Provide Ongoing Development
Often restaurant owners and managers think of employee training as something you do when you hire a new person. The goal is simply to get them up and running as quickly as possible. But good employers make employee development an ongoing priority. Train to refresh skills. Train to expand skills. Train to develop abilities or expand career potential. Train to keep abreast of innovations or trends. And make use of all the development media/vehicles available to you: webinars, seminars, courses, job-sharing, job-shadowing, mentoring, reading, podcasts, etc. Being given the opportunity to develop on the job is one of the key enablers of employee engagement and retention.

Support or Subsidize Ongoing Career Development
As long as the employee wants to advance their career in the restaurant or hospitality industry, you really can’t go wrong by fostering their career development. Where possible, financial support or subsidies are a great help. But you can also support career development by allowing time off, accommodating shifts, temporarily reducing workloads, offering work practicums, etc. Think of it as an investment in both your restaurant’s, and your employee’s future.

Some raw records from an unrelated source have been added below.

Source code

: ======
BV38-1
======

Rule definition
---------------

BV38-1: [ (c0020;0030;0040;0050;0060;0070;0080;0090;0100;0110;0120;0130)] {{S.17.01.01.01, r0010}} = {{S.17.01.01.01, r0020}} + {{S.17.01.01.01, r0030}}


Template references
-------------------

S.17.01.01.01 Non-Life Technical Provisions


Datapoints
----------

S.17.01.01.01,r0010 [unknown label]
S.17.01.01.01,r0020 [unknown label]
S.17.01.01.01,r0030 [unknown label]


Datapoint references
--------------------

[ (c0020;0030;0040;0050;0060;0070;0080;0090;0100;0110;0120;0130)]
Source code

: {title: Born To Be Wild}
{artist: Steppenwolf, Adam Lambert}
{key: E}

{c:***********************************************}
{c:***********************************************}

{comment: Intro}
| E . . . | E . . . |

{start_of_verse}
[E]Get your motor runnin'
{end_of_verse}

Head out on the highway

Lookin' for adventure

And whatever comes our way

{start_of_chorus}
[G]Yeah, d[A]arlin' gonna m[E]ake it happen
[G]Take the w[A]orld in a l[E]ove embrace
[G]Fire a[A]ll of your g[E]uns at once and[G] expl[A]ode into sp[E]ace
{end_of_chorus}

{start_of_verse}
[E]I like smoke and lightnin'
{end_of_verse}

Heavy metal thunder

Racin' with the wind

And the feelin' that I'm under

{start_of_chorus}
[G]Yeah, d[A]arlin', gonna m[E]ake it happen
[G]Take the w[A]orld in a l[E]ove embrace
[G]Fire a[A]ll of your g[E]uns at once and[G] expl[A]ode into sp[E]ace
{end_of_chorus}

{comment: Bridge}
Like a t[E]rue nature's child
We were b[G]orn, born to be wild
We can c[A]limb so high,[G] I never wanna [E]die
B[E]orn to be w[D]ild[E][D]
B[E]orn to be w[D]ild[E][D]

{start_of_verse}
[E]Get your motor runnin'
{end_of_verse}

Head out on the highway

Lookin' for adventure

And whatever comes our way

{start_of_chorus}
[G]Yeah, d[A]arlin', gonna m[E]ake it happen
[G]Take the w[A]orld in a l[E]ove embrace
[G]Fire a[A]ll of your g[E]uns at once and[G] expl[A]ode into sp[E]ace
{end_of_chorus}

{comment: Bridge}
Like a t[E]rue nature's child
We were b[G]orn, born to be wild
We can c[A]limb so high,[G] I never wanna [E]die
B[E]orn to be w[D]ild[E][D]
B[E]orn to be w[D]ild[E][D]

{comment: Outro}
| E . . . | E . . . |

Crosstraining develops your workforce in two powerful ways. First, it broadens your available talent pool, enabling you to use your existing staff to fill in quickly when someone is sick, someone is on vacation, someone leaves, or the workload shifts. Second, and perhaps more importantly, it helps to build a more cooperative and appreciative workforce. When you know and understand someone else’s role, constraints and pressures, you can work better and more effectively with them, because you understand the impact your work has on the other.

Address Engagement Needs
A quick web search on “employee engagement” reveals a number of studies on the contributors to employee engagement and satisfaction. Among these factors are: getting feedback on performance, having a context for your work, having opportunities for development (as stated earlier) and being fairly rewarded or recognized for good performance.

Give Ongoing Feedback on PerformanceGive Restaurant Staff Feedback
Make sure your employees know what they’re doing well, so they can continue to do it, where and how they can improve, and what they need to stop doing. We all need performance feedback on a weekly, if not daily, basis so we know if we are on track and meeting expectations. This kind of ongoing feedback is the best way to foster high-performance.

Engage Employees in Achieving the Restaurant’s Goals
Research repeatedly tells us that employees need a context for their work, so they feel they are “making a difference”. So share your restaurant goals with your employees. And make sure they each have individual goals that link to your higher level restaurant goals. This kind of goal alignment has been shown to increase both employee performance and engagement.

Recognize and Reward Great Performance
While this certainly includes your compensation program, which should correlate to employee performance, not just seniority, inflation or other external factors, it really needs to go beyond this. A simple thank you, some paid time off, a complimentary meal, acknowledgement in front of peers – all these are ways to recognize and reward great performance and encourage more of it. Be creative and find consistent, effective ways to reward your staff.

These basic “people management” practices can go a long way to helping any restaurant hire, develop and retain a high performing staff. And isn’t that really what we’re all after?